BACKGROUND: Molecular genetics of the Rh system has been extensively studied in Caucasians, Black Africans, East Asians, and Indians more recently. In this work, we sought to investigate the molecular basis of variant D expression in the Thai population, which remains unknown. MATERIALS AND METHODS: Blood samples from 450 Thai donors showing the variant D phenotype were collected. The RHD gene was analyzed by quantitative multiplex polymerase chain reaction of short fluorescent fragments and/or Sanger sequencing. RESULTS: The most frequent alleles in 200 D-negative and 121 DEL samples were the whole RHD gene deletion and the Asian DEL alleles, respectively. In 129 weak/partial D samples, 36 variant alleles were identified, including eight novel alleles. RHD*06.03, which is common in variant D samples from South China, is the most prevalent variant allele, followed by the recently reported Indian RHD*01W.150 allele. DISCUSSION: For the first time, a comprehensive overview of the nature and distribution of variant RHD alleles in Thailand is reported. It is a milestone to pave the way towards improvement of the current screening strategy to identify DEL donors accurately. The next step will be the design and implementation of a simple molecular test for screening the most frequent alleles, specifically in this population.
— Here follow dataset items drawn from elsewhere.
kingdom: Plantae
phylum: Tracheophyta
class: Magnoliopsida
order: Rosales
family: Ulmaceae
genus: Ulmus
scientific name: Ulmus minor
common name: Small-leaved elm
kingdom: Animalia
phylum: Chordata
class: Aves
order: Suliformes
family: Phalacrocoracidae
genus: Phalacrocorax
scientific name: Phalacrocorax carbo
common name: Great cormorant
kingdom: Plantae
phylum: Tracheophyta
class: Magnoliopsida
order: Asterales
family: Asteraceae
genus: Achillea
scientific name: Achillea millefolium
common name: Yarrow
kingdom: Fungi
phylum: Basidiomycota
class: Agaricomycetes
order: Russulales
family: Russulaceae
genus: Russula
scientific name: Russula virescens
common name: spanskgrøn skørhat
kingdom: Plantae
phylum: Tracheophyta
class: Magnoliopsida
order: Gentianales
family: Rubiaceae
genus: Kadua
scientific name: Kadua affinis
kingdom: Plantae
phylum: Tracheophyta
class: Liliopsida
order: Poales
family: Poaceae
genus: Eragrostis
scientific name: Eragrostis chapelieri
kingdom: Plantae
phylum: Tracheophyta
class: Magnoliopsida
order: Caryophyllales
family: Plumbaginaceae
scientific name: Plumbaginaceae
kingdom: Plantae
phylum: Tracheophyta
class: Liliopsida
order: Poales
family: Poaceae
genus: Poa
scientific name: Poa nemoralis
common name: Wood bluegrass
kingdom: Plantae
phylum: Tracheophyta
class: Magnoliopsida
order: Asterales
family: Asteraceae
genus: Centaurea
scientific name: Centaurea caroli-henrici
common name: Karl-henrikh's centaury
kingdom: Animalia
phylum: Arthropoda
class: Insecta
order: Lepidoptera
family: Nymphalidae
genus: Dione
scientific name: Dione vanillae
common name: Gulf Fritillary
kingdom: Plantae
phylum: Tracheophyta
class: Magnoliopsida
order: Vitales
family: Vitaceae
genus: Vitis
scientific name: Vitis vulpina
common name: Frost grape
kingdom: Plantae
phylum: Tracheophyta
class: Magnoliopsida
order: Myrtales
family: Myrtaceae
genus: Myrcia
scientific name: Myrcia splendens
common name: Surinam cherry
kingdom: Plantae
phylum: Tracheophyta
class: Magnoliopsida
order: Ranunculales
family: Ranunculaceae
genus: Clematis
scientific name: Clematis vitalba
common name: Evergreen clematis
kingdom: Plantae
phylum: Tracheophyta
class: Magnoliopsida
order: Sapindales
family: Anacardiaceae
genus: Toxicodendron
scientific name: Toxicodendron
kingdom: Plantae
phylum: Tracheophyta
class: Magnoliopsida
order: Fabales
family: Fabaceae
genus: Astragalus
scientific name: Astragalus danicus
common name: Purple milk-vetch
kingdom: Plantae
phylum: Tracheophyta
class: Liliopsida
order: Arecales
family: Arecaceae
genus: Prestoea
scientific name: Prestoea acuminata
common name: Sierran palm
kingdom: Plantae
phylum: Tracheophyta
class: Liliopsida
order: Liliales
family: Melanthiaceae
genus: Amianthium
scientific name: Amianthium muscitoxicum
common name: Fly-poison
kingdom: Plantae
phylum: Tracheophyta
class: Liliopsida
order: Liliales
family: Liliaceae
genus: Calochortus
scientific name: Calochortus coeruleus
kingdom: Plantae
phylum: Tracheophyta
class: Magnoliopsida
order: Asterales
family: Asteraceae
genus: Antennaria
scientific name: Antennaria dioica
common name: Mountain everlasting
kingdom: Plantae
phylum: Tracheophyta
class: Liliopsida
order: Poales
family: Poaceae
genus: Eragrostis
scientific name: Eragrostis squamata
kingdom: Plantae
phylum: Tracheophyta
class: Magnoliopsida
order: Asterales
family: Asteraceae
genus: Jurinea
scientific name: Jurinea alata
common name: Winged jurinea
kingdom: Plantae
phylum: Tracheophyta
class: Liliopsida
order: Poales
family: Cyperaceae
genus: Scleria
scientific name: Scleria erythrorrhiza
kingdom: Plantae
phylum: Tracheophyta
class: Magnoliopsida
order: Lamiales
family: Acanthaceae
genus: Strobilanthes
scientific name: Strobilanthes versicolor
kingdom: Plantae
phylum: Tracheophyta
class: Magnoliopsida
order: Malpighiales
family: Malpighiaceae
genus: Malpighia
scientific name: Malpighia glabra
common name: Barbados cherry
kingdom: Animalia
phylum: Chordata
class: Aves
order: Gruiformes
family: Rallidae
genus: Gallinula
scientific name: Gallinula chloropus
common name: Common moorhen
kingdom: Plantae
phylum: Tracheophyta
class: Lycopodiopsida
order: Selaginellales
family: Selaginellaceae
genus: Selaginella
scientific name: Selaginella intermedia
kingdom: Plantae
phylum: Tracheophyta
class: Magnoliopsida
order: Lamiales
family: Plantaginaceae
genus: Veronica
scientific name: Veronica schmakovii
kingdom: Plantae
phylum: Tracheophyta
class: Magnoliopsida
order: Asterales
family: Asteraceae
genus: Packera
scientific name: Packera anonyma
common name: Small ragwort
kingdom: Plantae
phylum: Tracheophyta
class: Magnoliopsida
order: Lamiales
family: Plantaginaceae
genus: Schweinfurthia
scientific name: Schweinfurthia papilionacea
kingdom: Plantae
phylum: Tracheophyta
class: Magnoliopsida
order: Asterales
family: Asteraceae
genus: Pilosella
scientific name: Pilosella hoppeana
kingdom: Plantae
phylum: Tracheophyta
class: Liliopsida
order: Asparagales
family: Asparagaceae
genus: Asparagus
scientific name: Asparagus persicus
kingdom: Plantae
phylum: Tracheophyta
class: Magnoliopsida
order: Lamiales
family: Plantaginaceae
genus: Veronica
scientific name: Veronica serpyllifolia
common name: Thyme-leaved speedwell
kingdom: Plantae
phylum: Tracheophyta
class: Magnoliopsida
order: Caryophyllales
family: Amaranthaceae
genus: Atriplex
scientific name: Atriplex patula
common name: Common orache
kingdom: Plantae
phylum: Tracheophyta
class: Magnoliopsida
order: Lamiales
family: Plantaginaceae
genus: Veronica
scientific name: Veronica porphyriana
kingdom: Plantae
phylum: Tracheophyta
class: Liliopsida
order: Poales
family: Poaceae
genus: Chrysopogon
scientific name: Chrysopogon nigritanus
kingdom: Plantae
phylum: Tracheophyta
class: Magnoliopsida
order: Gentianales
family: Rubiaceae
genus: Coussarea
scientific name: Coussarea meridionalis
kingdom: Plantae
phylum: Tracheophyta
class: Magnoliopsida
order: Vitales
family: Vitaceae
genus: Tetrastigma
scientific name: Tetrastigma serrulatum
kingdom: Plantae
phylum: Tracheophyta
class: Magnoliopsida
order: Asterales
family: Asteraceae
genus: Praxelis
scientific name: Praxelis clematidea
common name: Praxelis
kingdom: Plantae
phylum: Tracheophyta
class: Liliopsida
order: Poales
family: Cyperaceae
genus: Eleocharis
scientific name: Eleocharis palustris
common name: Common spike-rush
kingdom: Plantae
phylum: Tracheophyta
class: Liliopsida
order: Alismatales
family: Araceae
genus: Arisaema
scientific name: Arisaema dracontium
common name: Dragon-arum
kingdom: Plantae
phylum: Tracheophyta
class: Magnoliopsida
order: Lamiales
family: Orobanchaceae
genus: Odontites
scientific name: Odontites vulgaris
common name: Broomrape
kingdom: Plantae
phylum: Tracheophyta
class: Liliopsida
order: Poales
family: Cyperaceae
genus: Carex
Serologically D-negative blood donors in Thailand: molecular variants and diagnostic strategy.

BACKGROUND: Discriminating individuals with "Asian type DEL" from those who are "true D-negative" (D-) among serologically D- donors/patients in Asia would be very valuable, as clinical outcomes are different in these groups. Here we investigated the molecular basis of D-negativity in Thai blood donors, designing a specific strategy for this purpose. MATERIALS AND METHODS: After routine testing, a total of 1,270 serologically D- blood donors originating from Central, Northeastern and South Thailand underwent analysis of the RHD gene by (i) quantitative multiplex polymerase chain reaction of short fluorescent fragments (QMPSF); (ii) direct sequencing of exon 9 to identify the c.1227G>A variant defining the Asian type DEL allele; and (iii) direct sequencing of the other exons. RESULTS: The most common observation was whole deletion of the gene (i.e. RHD*01N.01; allele frequency: 86.81%), followed by the Asian type DEL allele (RHD*01EL.01; 7.60%) and a D-negative hybrid allele (RHD*01N.03; 3.46%). Four novel alleles, including one with a 13.1 kilobase-deletion, were identified and characterized. All but one RHD*01EL.01 allele carriers (183/184) were C-positive (C+), suggesting that this latter subset may be screened specifically when investigating the c.1227G>A variant, which can be identified with 100% accuracy by a specific Tm-shift genotyping assay. DISCUSSION: On the basis of our extensive molecular findings, we have designed a dedicated diagnostic strategy based on Rh C antigen typing followed by a genotyping test. Implementation of this method in all or selected groups of serologically D- donors/patients will contribute to improve the management of transfusion and pregnancy in Thailand.